▶ Aufgabe:
Beantworten Sie anhand des Lesetextes die folgenden Fragen:
(a) Für welchen Sonntag des Kirchenjahres ist der Lesetext datiert?
(b) In welcher Straße liegt die Botschaft des Iran, vor der die Mahnwache stattfand?
(c) Womit begrüßten die Söhne ihren Vater vor dem Gefängnis?
**** Lesetext ****
23.09.2012 | Apostelgeschichte 12,1-17 | 16. Sonntag nach Trinitatis

Es ist gerade einmal gut drei Wochen her, da stand eine ganze Reihe unserer Gemeindeglieder vor der Botschaft des Iran in der Podbielskiallee und hielt eine Mahnwache für den iranischen Pastor Youcef Nadarkhani, der wegen seines Übertritts vom Islam zum Christentum zum Tode verurteilt worden war und nun schon mehr als drei Jahre in seiner Gefängniszelle saß. Gemeinsam hatten wir „Freiheit für Nadarkhani“, „Azadih Nadarkhani“ gerufen, gemeinsam hatten wir vor der Botschaft gebetet. Und gerade einmal acht Tage später erreichte uns die Nachricht, dass Youcef Nadarkhani tatsächlich freigelassen worden ist, konnten wir Bilder im Internet sehen, wie seine Söhne ihren Vater mit Blumen vor dem Gefängnis begrüßten. Irgendwie konnten wir das alle zunächst gar nicht ganz glauben, erschien uns das zunächst unwirklich, wie im Traum. Aber es stellte sich dann doch als wirklich heraus: Ja, da war dieser Pastor auf wundersame Weise durch die Gefängnistore in die Freiheit gelangt.
**** Datensätze ****
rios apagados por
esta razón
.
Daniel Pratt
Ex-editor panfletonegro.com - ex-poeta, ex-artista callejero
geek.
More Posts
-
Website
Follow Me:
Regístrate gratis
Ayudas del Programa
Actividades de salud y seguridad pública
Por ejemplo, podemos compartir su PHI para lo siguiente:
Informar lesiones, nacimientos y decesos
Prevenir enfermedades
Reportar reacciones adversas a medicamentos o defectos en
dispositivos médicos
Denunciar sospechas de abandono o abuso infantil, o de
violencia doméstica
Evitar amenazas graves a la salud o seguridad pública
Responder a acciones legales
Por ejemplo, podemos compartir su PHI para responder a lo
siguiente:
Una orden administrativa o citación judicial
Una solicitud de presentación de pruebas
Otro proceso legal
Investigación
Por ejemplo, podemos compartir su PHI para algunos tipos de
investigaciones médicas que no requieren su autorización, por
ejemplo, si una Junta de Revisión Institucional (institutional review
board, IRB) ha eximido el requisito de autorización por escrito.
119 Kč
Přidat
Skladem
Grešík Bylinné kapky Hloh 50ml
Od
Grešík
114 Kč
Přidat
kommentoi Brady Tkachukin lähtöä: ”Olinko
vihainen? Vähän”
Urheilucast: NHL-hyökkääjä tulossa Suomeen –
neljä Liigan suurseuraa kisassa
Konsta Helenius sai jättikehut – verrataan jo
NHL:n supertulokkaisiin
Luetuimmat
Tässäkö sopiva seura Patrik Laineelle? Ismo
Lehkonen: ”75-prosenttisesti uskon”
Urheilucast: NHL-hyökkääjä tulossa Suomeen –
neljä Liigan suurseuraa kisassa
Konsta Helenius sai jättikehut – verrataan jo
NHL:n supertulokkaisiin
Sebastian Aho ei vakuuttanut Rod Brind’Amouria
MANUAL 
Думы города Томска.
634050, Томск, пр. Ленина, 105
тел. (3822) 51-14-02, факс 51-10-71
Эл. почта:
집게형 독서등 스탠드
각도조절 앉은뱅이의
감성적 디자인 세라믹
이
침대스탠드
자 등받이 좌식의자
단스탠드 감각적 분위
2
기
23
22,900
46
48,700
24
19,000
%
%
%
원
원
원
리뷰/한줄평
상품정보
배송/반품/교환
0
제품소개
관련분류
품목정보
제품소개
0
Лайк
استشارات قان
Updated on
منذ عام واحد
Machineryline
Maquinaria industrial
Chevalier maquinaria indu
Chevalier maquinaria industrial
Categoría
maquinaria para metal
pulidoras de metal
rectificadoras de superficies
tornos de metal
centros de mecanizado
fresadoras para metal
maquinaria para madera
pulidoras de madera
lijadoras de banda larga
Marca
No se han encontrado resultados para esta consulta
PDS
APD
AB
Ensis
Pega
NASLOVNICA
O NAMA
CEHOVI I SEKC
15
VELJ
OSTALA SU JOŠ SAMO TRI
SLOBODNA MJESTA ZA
****
▶ Lösung:
(a) Für den 16. Sonntag nach Trinitatis.
(b) In der Podbielskiallee.
(c) Mit Blumen.